NAME
Hash::Normalize - Automatically normalize Unicode hash keys.
VERSION
Version 0.01
SYNOPSIS
use Hash::Normalize qw<normalize>;
normalize my %hash, 'NFC';
$hash{café} = 'coffee'; # NFD, "cafe\x{301}"
print $hash{café}; # NFD, "cafe\x{301}"
# 'coffee' is printed
print $hash{café}; # NFC, "caf\x{e9}"
# 'coffee' is also printed
DESCRIPTION
This module provides an utility routine that augments a given Perl hash
table so that its keys are automatically normalized following one of the
Unicode normalization schemes. All the following actions on this hash
will be made regardless of how the key used for the action is
normalized.
Since this module does not use the "tie" mechanism, normalized hashes
are indistinguishable from regular hashes as far as Perl is concerned,
but this module also provides "get_normalization" to identify them if
necessary.
FUNCTIONS
"normalize"
normalize %hash;
normalize %hash, $mode;
Applies the Unicode normalization scheme $mode onto %hash. $mode
defaults to 'NFC' if omitted, and should match
"/^(?:(?:nf)?k?|fc)[cd]$/i" otherwise.
"normalize" will first try to forcefully normalize the existing keys in
%hash to the new mode, but it will throw an exception if there are
distinct keys that have the same normalization. All the keys
subsequently used for fetches, stores, exists, deletes and list
assignments are then first passed through the according normalization
procedure. "keys %hash" will also return the list of normalized keys.
"get_normalization"
my $mode = get_normalization %hash;
normalize %hash, $mode;
Returns the current Unicode normalization scheme in use for %hash, or
"undef" if it is a plain hash.
NORMALIZED SYMBOL LOOKUPS
Stashes (Perl symbol tables) are implemented as plain hashes, therefore
one can use "normalize %Pkg::" on them to make sure that Unicode symbol
lookups are made regardless of normalization.
package Foo;
BEGIN {
require Hash::Normalize;
# Enforce NFC normalization
Hash::Normalize::normalize(%Foo::, 'NFC')
}
sub café { # NFD, "cafe\x{301}"
return 'coffee'
}
sub coffee_nfc {
café() # NFC, "cafe\x{e9}"
}
sub coffee_nfd {
café() # NFD, "cafe\x{301}"
}
# Both coffee_nfc() and coffee_nfd() return 'coffee'
CAVEATS
Using a normalized hash is slightly slower than a plain hash, due to the
normalization procedure and the overhead of magic.

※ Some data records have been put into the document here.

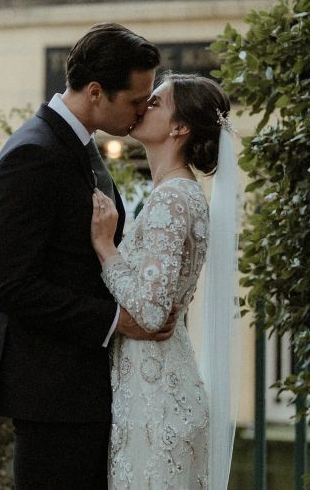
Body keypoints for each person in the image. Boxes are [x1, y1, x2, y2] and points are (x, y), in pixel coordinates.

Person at [0, 23, 181, 489]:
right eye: (134, 100)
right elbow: (11, 286)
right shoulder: (32, 154)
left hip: (82, 387)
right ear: (96, 92)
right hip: (52, 391)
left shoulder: (77, 144)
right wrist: (118, 320)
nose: (139, 112)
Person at [90, 72, 239, 489]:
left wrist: (106, 247)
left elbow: (152, 312)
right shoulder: (177, 193)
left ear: (180, 127)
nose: (141, 106)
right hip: (153, 384)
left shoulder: (173, 198)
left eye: (154, 103)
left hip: (156, 397)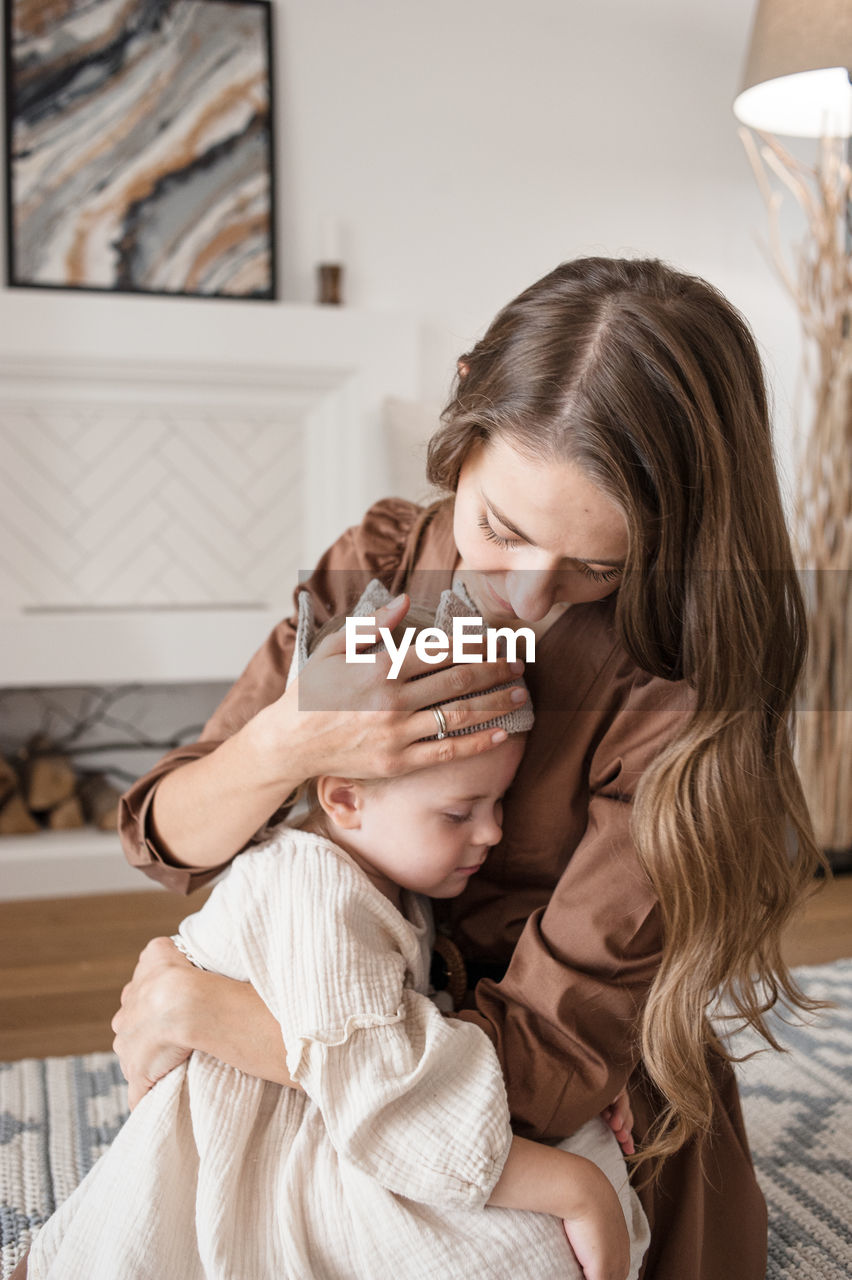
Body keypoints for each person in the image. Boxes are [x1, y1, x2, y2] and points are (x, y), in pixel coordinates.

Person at [111, 257, 822, 1280]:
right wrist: (294, 740)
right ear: (464, 411)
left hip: (528, 1113)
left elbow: (548, 1072)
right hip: (348, 1036)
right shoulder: (387, 566)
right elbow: (165, 837)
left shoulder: (677, 688)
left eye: (597, 567)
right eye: (500, 528)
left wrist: (224, 1020)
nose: (530, 599)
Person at [23, 592, 649, 1280]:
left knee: (577, 1143)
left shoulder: (389, 872)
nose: (493, 833)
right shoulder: (314, 885)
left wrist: (576, 1074)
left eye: (498, 803)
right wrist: (571, 1188)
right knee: (537, 1236)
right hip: (273, 1146)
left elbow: (393, 1037)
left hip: (340, 1101)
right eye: (459, 812)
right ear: (344, 799)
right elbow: (386, 1093)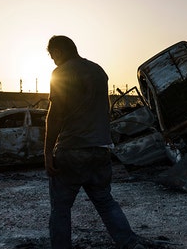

If a hash is initialized from a normalized hash by list assignment
("%new = %normalized"), then the normalization scheme will not be
carried over to the new hash, although its keys will initially be
normalized like the ones from the original hash.
EXPORT
The functions "normalize" and "get_normalization" are only exported on
request by specifying their names in the module import list.
DEPENDENCIES
perl 5.10.
Carp, Exporter (core since perl 5).
Unicode::Normalize (core since perl 5.8).
Variable::Magic 0.51.
AUTHOR
Vincent Pit, "<perl at profvince.com>", <
http://www.profvince.com>.
You can contact me by mail or on "irc.perl.org" (vincent).
BUGS
Please report any bugs or feature requests to "bug-hash-normalize at
rt.cpan.org", or through the web interface at
<
http://rt.cpan.org/NoAuth/ReportBug.html?Queue=Hash-Normalize>. I will
be notified, and then you'll automatically be notified of progress on
your bug as I make changes.
SUPPORT
You can find documentation for this module with the perldoc command.
perldoc Hash::Normalize
COPYRIGHT & LICENSE
Copyright 2017 Vincent Pit, all rights reserved.
This program is free software; you can redistribute it and/or modify it
under the same terms as Perl itself.